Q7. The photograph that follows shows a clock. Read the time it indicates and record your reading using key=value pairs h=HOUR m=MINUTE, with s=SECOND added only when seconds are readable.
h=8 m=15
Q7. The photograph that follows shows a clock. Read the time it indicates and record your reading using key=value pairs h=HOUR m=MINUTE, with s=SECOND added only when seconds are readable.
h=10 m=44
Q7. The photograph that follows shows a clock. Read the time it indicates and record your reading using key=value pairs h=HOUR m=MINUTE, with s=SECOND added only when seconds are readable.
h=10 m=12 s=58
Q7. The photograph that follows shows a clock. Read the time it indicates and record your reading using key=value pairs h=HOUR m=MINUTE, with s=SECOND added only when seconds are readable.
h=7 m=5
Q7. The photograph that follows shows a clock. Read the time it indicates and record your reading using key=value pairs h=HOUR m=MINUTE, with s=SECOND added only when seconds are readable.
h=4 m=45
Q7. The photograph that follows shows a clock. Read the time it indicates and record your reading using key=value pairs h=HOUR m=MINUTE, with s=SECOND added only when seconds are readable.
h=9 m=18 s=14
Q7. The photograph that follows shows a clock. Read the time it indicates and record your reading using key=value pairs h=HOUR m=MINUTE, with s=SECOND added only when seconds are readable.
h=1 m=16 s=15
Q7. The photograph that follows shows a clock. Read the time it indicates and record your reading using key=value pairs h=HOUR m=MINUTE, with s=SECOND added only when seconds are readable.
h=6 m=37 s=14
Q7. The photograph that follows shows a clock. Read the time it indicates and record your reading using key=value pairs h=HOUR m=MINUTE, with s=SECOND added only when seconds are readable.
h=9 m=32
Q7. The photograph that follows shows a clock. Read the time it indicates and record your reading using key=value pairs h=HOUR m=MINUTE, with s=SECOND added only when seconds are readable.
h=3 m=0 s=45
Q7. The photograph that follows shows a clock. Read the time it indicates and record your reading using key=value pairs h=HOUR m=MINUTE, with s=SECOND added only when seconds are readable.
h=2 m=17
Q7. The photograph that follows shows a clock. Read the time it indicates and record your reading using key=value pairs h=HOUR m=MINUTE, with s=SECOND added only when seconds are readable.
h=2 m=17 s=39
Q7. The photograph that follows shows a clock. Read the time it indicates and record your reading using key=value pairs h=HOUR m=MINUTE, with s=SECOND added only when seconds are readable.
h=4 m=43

### Aim
Copy out every line above, word for word, without changing anything.

### Exercise answer
Q7. The photograph that follows shows a clock. Read the time it indicates and record your reading using key=value pairs h=HOUR m=MINUTE, with s=SECOND added only when seconds are readable.
h=8 m=15
Q7. The photograph that follows shows a clock. Read the time it indicates and record your reading using key=value pairs h=HOUR m=MINUTE, with s=SECOND added only when seconds are readable.
h=10 m=44
Q7. The photograph that follows shows a clock. Read the time it indicates and record your reading using key=value pairs h=HOUR m=MINUTE, with s=SECOND added only when seconds are readable.
h=10 m=12 s=58
Q7. The photograph that follows shows a clock. Read the time it indicates and record your reading using key=value pairs h=HOUR m=MINUTE, with s=SECOND added only when seconds are readable.
h=7 m=5
Q7. The photograph that follows shows a clock. Read the time it indicates and record your reading using key=value pairs h=HOUR m=MINUTE, with s=SECOND added only when seconds are readable.
h=4 m=45
Q7. The photograph that follows shows a clock. Read the time it indicates and record your reading using key=value pairs h=HOUR m=MINUTE, with s=SECOND added only when seconds are readable.
h=9 m=18 s=14
Q7. The photograph that follows shows a clock. Read the time it indicates and record your reading using key=value pairs h=HOUR m=MINUTE, with s=SECOND added only when seconds are readable.
h=1 m=16 s=15
Q7. The photograph that follows shows a clock. Read the time it indicates and record your reading using key=value pairs h=HOUR m=MINUTE, with s=SECOND added only when seconds are readable.
h=6 m=37 s=14
Q7. The photograph that follows shows a clock. Read the time it indicates and record your reading using key=value pairs h=HOUR m=MINUTE, with s=SECOND added only when seconds are readable.
h=9 m=32
Q7. The photograph that follows shows a clock. Read the time it indicates and record your reading using key=value pairs h=HOUR m=MINUTE, with s=SECOND added only when seconds are readable.
h=3 m=0 s=45
Q7. The photograph that follows shows a clock. Read the time it indicates and record your reading using key=value pairs h=HOUR m=MINUTE, with s=SECOND added only when seconds are readable.
h=2 m=17
Q7. The photograph that follows shows a clock. Read the time it indicates and record your reading using key=value pairs h=HOUR m=MINUTE, with s=SECOND added only when seconds are readable.
h=2 m=17 s=39
Q7. The photograph that follows shows a clock. Read the time it indicates and record your reading using key=value pairs h=HOUR m=MINUTE, with s=SECOND added only when seconds are readable.
h=4 m=43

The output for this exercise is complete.